Le langage « fleuri » du président Zeman fait des vagues et indigne les Tchèques

Miloš Zeman, photo: Khalil Baalbaki

On le sait : lorsqu’il a quelque chose sur le cœur, le président tchèque le garde rarement pour lui. Miloš Zeman ne fait alors généralement pas dans la dentelle. Et parfois, il pousse le bouchon un peu trop loin. Cela a été le cas dimanche dernier lors d’une interview diffusée en direct depuis sa résidence présidentielle du château de Lány par la Radio tchèque. Le chef de l’Etat a eu recours à plusieurs vulgarités, certaines répétées, notamment pour parler du collectif russe Pussy Riot qu’il a comparé en des termes crus et vulgaires à un groupe pornographique.

Miloš Zeman,  photo: Khalil Baalbaki
Qu’une chaîne de télévision ou une station de radio publique soit contrainte d’avoir recours au « bip sonore » pour censurer et passer sous silence des propos d’un président de la République, cela ne se produit pas souvent. C’est pourtant ce qui se passe depuis quelques jours en République tchèque suite aux déclarations de Miloš Zeman.

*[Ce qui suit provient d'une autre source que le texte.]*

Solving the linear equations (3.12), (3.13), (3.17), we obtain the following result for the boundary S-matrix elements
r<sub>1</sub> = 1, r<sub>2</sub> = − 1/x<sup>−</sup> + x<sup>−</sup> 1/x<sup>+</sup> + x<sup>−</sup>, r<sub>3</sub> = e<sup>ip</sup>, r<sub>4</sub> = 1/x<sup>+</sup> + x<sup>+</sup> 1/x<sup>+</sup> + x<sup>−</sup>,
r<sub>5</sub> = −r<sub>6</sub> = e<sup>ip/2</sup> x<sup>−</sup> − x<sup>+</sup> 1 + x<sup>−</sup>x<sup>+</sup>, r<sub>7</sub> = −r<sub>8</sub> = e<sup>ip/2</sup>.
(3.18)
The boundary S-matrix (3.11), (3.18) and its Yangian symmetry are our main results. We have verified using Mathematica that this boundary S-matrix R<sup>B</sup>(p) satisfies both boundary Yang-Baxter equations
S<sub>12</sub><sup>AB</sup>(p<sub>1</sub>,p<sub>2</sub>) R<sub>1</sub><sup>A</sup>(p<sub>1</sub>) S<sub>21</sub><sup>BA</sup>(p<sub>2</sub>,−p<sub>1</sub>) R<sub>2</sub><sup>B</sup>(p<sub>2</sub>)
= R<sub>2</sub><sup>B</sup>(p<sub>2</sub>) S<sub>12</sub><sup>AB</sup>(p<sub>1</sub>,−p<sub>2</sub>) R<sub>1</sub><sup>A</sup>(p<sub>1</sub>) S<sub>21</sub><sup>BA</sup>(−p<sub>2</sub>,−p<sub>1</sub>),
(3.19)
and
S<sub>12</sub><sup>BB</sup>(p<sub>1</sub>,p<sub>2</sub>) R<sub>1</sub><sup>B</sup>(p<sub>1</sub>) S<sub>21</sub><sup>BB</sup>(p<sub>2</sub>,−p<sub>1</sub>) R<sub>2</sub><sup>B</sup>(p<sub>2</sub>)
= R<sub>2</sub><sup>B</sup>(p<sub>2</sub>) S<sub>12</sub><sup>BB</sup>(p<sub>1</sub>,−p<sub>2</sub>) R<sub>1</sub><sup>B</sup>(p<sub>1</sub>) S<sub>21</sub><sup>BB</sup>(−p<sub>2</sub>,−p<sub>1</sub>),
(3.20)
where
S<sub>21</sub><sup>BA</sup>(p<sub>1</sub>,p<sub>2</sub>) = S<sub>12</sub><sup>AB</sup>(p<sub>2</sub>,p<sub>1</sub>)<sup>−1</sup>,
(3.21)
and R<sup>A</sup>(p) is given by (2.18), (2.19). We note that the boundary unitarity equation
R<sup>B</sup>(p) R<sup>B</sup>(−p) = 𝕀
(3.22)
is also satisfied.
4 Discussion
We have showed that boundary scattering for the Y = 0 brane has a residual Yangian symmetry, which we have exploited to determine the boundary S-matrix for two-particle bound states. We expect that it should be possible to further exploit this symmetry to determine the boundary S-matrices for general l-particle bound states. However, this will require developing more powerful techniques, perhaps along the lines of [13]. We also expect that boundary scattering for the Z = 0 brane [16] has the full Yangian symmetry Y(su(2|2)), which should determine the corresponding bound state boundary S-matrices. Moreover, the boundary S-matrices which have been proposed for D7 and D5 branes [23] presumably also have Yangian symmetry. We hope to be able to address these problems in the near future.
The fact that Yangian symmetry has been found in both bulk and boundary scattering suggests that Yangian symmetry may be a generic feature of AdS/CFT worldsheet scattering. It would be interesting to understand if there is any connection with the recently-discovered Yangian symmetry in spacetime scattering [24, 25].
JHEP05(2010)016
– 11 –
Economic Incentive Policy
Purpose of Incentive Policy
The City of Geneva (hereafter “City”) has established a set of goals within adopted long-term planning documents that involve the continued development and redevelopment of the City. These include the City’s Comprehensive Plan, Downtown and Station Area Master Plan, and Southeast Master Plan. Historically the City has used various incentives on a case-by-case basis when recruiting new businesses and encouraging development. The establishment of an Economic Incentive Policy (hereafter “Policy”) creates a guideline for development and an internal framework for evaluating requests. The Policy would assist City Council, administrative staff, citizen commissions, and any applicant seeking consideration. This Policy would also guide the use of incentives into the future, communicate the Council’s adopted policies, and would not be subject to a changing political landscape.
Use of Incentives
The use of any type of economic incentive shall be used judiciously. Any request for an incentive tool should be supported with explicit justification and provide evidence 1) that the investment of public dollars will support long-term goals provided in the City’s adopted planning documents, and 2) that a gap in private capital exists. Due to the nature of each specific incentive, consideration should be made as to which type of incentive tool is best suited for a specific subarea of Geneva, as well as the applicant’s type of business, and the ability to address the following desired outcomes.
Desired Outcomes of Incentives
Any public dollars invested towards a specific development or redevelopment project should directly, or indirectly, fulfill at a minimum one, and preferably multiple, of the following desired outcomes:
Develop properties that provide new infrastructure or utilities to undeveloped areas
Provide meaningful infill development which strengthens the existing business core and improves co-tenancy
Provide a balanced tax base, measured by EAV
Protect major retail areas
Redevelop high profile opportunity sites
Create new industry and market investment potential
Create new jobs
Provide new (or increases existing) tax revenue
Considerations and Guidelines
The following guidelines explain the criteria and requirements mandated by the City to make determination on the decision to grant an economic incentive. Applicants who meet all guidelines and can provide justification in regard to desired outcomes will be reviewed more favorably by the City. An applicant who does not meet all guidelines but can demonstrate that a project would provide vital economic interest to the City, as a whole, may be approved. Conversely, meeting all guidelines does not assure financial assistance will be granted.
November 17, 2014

En tchèque, il existe une expression selon laquelle, traduit littéralement, quelqu’un « ne va pas loin pour un mot » - « nejde pro slovo daleko ». Cela signifie parler de façon très franche, voire s’exprimer crûment, en tous les cas dire ce que l’on pense d’un seul coup, ce que l’on a sur le cœur sans faire de détours. En français, dans le cas présent, on pourrait dire que le chef de l’Etat tchèque « n’a pas mâché ses mots ».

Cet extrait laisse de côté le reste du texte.